## Directions
Where a line of the entries below includes the string "facebook", count it. Give only the resulting number.

Dataset entries
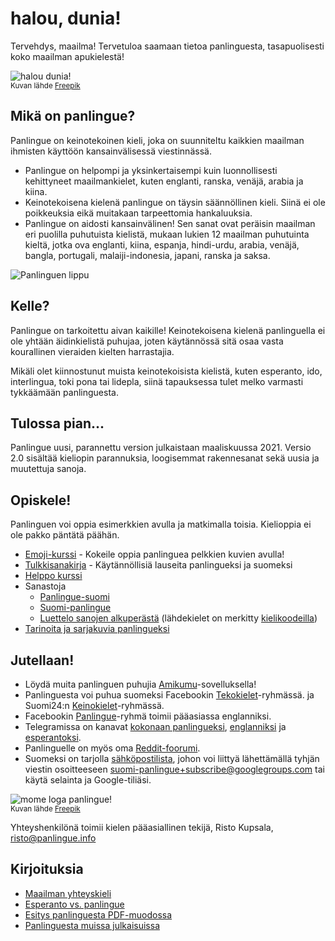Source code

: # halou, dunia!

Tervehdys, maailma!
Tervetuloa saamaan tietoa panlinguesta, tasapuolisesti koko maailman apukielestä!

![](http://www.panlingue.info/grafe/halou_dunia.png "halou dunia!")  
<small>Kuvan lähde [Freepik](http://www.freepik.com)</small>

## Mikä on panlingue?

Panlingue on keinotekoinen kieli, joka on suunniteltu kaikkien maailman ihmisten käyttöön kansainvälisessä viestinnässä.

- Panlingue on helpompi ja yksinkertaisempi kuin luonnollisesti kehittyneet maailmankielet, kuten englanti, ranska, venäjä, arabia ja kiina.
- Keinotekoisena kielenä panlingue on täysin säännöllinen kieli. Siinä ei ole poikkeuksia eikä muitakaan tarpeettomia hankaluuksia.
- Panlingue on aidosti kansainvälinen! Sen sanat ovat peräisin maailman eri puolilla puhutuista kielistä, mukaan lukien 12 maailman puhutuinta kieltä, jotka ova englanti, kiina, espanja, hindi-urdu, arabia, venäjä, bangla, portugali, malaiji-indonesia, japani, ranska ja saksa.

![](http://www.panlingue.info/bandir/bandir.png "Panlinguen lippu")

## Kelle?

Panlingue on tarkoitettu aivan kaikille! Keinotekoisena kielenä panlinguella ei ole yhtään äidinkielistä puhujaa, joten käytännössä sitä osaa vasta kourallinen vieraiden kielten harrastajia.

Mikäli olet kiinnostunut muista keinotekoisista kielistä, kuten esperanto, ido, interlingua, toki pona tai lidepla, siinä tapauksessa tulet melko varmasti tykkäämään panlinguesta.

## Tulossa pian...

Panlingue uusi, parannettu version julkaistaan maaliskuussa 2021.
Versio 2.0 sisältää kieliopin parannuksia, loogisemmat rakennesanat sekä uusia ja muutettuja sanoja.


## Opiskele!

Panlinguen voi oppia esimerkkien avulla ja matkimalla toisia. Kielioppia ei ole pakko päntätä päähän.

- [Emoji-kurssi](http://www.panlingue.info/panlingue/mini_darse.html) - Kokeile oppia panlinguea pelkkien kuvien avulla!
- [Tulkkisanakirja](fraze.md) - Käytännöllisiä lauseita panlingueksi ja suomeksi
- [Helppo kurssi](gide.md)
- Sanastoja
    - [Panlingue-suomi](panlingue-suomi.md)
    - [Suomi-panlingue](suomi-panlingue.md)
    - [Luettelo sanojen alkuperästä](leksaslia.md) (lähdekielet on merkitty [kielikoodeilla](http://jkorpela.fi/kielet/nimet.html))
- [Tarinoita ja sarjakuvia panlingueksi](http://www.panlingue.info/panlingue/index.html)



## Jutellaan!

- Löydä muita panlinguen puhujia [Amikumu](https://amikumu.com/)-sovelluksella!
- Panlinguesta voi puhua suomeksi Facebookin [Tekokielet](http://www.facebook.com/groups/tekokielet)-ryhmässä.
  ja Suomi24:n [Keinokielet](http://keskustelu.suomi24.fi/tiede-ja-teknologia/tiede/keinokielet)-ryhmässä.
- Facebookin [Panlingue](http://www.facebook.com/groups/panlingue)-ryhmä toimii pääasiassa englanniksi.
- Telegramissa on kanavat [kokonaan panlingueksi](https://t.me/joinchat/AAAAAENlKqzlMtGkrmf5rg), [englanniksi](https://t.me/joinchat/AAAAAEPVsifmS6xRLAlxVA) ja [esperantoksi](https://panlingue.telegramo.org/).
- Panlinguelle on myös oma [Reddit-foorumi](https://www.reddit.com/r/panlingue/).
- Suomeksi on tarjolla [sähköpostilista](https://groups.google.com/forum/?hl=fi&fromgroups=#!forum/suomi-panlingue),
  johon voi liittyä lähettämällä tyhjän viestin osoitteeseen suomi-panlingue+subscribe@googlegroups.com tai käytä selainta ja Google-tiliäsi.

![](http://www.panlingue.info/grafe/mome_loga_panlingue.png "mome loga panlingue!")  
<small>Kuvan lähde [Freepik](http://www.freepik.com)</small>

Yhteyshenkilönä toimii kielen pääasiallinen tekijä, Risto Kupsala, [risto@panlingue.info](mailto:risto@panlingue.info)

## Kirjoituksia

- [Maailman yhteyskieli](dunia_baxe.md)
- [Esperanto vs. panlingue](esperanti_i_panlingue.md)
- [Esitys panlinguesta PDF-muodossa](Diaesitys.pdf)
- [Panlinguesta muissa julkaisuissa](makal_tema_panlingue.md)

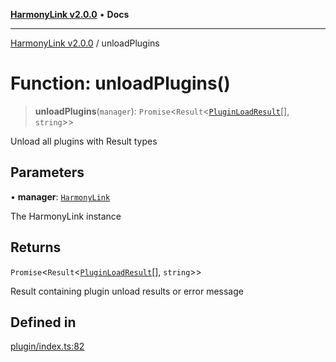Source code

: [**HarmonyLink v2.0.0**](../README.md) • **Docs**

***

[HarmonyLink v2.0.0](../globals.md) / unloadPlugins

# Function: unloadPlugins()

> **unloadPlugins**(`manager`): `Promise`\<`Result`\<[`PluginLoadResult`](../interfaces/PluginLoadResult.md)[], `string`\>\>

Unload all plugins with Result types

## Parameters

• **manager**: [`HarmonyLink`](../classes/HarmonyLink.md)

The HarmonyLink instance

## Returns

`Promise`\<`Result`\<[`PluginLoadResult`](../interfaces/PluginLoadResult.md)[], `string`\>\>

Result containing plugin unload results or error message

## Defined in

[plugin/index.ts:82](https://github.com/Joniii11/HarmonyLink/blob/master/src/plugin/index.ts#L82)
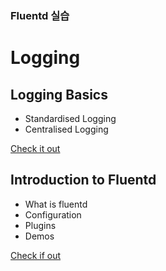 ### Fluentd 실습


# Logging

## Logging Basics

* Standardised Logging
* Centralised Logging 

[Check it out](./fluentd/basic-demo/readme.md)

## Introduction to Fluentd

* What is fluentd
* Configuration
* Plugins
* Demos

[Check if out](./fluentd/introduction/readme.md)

---

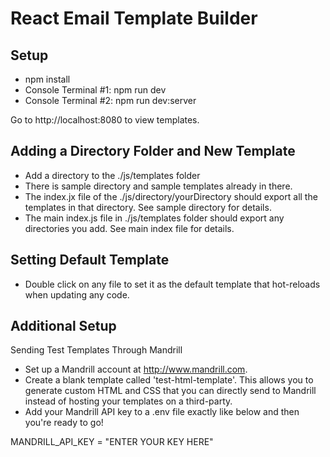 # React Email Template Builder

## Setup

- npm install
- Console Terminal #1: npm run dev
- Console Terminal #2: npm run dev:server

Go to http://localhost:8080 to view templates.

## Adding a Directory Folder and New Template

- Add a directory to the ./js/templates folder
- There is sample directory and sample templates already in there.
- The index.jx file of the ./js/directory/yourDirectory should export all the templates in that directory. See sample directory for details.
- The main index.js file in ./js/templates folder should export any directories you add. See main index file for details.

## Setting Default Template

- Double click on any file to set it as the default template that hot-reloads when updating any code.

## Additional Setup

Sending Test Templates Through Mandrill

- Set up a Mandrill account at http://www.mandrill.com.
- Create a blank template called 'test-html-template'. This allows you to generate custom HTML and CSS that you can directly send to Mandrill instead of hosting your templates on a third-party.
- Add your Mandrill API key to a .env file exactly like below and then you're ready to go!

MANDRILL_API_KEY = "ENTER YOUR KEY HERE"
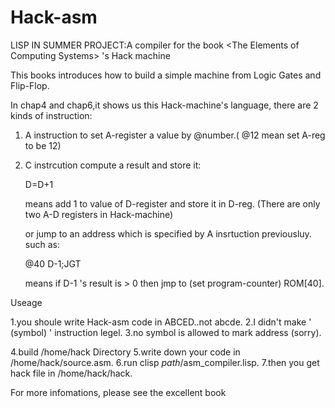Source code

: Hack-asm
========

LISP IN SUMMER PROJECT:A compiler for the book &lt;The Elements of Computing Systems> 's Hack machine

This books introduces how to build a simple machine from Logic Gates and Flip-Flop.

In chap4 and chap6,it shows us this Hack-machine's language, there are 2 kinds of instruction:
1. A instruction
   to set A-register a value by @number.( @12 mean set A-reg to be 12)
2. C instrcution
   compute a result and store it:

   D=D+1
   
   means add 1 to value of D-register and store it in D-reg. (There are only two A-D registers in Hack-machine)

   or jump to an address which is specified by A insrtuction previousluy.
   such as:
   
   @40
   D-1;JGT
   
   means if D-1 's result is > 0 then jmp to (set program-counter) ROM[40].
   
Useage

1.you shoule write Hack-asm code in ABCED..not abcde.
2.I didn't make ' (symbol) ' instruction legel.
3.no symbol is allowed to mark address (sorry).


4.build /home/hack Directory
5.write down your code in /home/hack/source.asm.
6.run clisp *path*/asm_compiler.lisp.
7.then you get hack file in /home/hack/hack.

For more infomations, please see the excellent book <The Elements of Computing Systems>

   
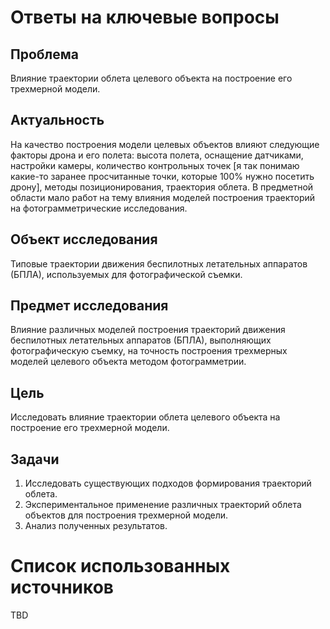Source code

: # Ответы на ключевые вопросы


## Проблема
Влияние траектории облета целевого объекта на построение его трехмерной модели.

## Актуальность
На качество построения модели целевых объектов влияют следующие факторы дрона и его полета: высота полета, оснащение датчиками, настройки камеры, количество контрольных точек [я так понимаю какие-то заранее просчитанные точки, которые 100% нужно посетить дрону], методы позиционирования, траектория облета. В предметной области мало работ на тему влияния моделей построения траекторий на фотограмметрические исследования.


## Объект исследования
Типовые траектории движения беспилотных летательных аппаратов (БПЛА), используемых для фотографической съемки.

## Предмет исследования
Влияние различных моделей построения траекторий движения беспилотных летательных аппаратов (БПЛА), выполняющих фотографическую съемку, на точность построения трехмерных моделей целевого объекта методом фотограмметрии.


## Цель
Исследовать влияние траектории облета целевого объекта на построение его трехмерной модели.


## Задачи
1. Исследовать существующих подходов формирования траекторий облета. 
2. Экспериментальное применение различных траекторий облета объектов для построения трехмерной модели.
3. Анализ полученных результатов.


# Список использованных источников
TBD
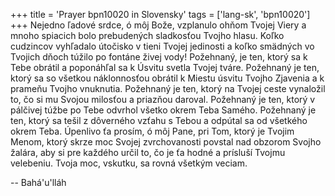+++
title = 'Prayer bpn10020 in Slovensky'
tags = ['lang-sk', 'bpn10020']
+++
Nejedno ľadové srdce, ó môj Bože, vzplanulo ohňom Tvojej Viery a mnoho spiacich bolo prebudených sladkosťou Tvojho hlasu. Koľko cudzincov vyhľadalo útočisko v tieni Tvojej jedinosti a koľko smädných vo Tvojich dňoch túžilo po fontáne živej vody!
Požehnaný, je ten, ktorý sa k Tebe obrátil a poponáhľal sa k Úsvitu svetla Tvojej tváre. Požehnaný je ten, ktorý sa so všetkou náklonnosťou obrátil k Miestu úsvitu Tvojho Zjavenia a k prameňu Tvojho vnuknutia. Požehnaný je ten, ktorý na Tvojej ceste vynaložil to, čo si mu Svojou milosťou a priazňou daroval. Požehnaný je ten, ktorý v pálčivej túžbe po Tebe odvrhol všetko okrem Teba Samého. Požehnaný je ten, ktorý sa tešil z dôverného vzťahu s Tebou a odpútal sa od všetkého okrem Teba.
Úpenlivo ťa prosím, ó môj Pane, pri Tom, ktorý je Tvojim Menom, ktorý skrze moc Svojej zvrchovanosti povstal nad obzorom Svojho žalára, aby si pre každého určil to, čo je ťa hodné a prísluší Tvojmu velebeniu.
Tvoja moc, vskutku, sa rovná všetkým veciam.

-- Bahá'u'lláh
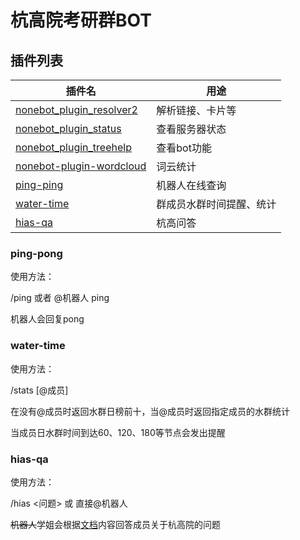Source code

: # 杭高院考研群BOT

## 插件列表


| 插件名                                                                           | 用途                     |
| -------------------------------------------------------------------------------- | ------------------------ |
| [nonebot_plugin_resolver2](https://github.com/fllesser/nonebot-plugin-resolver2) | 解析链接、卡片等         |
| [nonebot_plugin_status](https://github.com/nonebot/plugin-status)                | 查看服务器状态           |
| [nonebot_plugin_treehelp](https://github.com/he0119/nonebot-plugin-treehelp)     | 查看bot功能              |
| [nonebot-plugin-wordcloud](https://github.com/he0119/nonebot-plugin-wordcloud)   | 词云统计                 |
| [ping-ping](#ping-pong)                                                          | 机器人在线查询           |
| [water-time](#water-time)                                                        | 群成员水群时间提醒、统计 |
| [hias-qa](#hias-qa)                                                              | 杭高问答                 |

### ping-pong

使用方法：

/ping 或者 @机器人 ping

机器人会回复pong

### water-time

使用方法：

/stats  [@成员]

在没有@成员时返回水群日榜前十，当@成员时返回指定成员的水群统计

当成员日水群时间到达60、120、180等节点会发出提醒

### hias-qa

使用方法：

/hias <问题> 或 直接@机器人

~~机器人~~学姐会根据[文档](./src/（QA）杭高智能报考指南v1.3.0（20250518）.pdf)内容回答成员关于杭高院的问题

## Your solution
2